Dharmasraya, Kliksumbar – Anggota DPR RI Komisi V, Zigo Rolanda, meninjau pembangunan Sekolah Rakyat di Pulau Punjung, Kabupaten Dharmasraya, Rabu (6/5/2026).

Dalam kunjungan itu, Zigo mendampingi Menteri Pekerjaan Umum (PU) untuk memastikan pembangunan berjalan sesuai target.

Selain itu, rombongan turut meninjau progres pembangunan fasilitas pendidikan dan asrama siswa.

Kunjungan tersebut juga dihadiri Dirjen SDA Kementerian PU, Wakil Gubernur Sumatera Barat, Bupati Dharmasraya, dan jajaran balai Kementerian PU di Sumbar.

Zigo menegaskan pembangunan Sekolah Rakyat menjadi langkah strategis meningkatkan kualitas pendidikan di Sumatera Barat.

Menurutnya, proyek tersebut membuka akses pendidikan lebih luas bagi masyarakat Dharmasraya.

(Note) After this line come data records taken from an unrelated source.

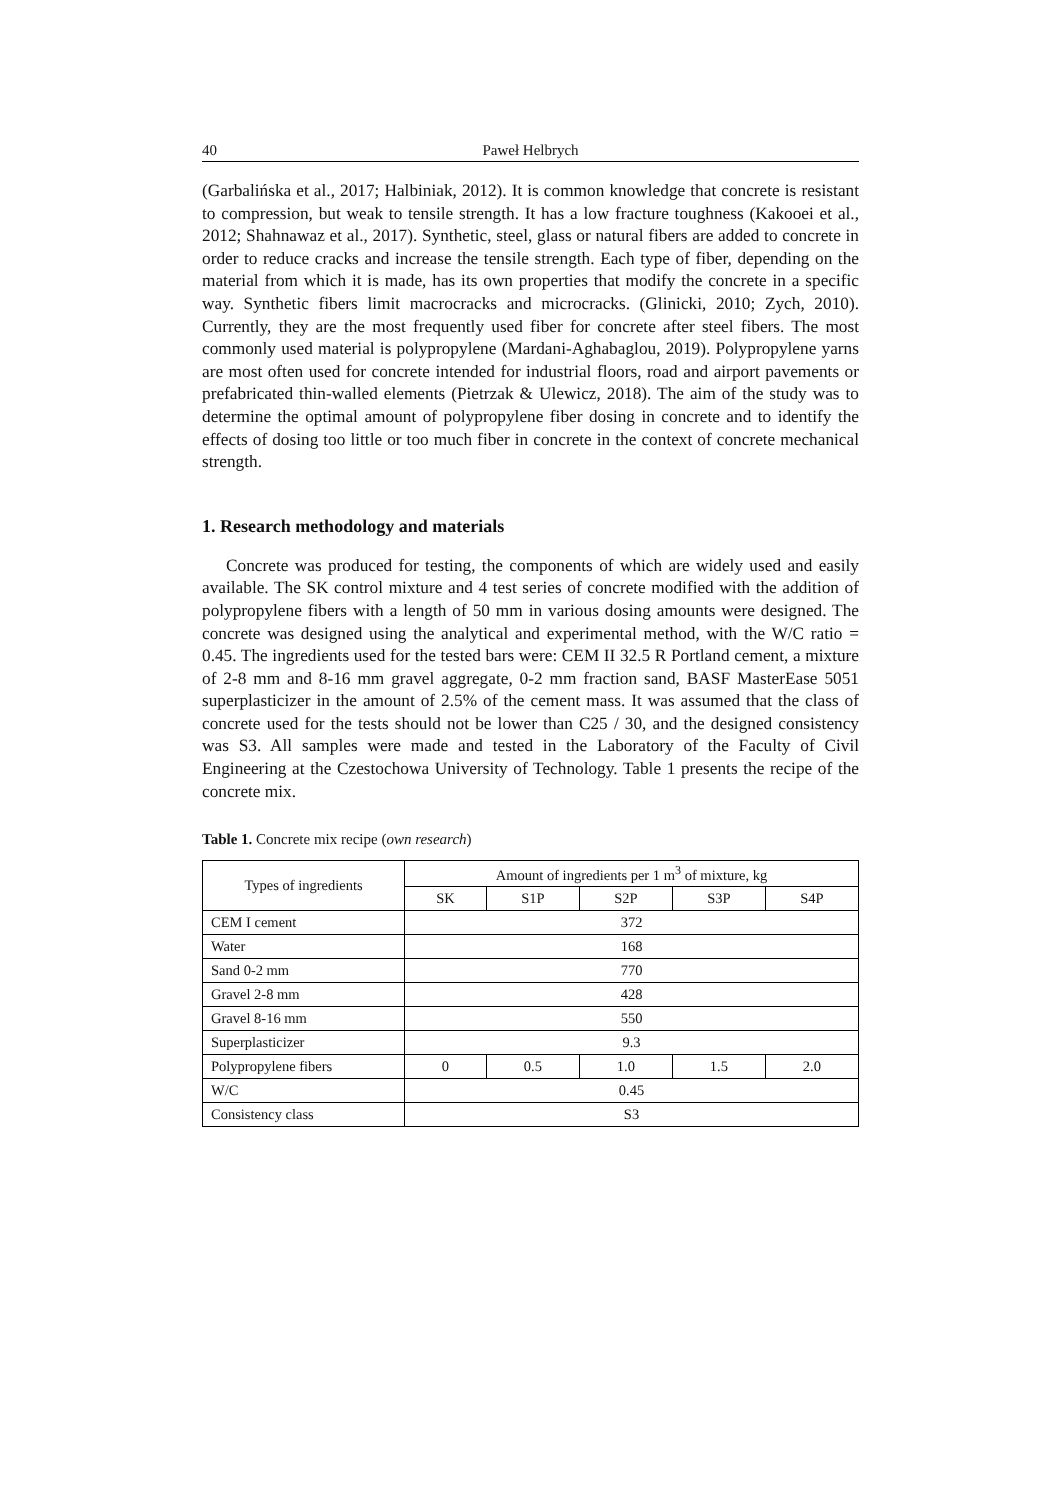40 Paweł Helbrych
(Garbalińska et al., 2017; Halbiniak, 2012). It is common knowledge that concrete is resistant to compression, but weak to tensile strength. It has a low fracture toughness (Kakooei et al., 2012; Shahnawaz et al., 2017). Synthetic, steel, glass or natural fibers are added to concrete in order to reduce cracks and increase the tensile strength. Each type of fiber, depending on the material from which it is made, has its own properties that modify the concrete in a specific way. Synthetic fibers limit macrocracks and microcracks. (Glinicki, 2010; Zych, 2010). Currently, they are the most frequently used fiber for concrete after steel fibers. The most commonly used material is polypropylene (Mardani-Aghabaglou, 2019). Polypropylene yarns are most often used for concrete intended for industrial floors, road and airport pavements or prefabricated thin-walled elements (Pietrzak & Ulewicz, 2018). The aim of the study was to determine the optimal amount of polypropylene fiber dosing in concrete and to identify the effects of dosing too little or too much fiber in concrete in the context of concrete mechanical strength.
1. Research methodology and materials
Concrete was produced for testing, the components of which are widely used and easily available. The SK control mixture and 4 test series of concrete modified with the addition of polypropylene fibers with a length of 50 mm in various dosing amounts were designed. The concrete was designed using the analytical and experimental method, with the W/C ratio = 0.45. The ingredients used for the tested bars were: CEM II 32.5 R Portland cement, a mixture of 2-8 mm and 8-16 mm gravel aggregate, 0-2 mm fraction sand, BASF MasterEase 5051 superplasticizer in the amount of 2.5% of the cement mass. It was assumed that the class of concrete used for the tests should not be lower than C25 / 30, and the designed consistency was S3. All samples were made and tested in the Laboratory of the Faculty of Civil Engineering at the Czestochowa University of Technology. Table 1 presents the recipe of the concrete mix.
Table 1. Concrete mix recipe (own research)
| Types of ingredients | Amount of ingredients per 1 m<sup>3</sup> of mixture, kg | | | | |
| --- | --- | --- | --- | --- | --- |
| | SK | S1P | S2P | S3P | S4P |
| CEM I cement | 372 | | | | |
| Water | 168 | | | | |
| Sand 0-2 mm | 770 | | | | |
| Gravel 2-8 mm | 428 | | | | |
| Gravel 8-16 mm | 550 | | | | |
| Superplasticizer | 9.3 | | | | |
| Polypropylene fibers | 0 | 0.5 | 1.0 | 1.5 | 2.0 |
| W/C | 0.45 | | | | |
| Consistency class | S3 | | | | |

“Kami ingin memastikan pembangunan berjalan optimal dan tepat waktu,” kata Zigo.

“Para siswa harus segera memanfaatkan fasilitas pendidikan yang disiapkan pemerintah,” lanjutnya.

Sekolah Berdiri di Lahan 10 Hektare

Sekolah Rakyat itu berdiri di atas lahan seluas 100 ribu meter persegi.

Kawasan pendidikan tersebut mencakup sekolah jenjang SD, SMP, dan SMA.

Selain itu, pemerintah juga membangun delapan asrama siswa dan siswi.

Kemudian, tersedia dua rumah susun guru dan delapan bangunan pendukung lainnya.

Fasilitas pendukung meliputi, Guest house, Masjid, Gedung ibadah, Gedung serbaguna, Dapur dan gudang, Kantin tiap jenjang pendidikan, Sarana olahraga, Lapangan sepak bola.

Zigo menyebut total kapasitas sekolah mencapai 1.080 siswa.

Menurutnya, angka tersebut menjadi peluang besar memperluas akses pendidikan masyarakat Sumbar.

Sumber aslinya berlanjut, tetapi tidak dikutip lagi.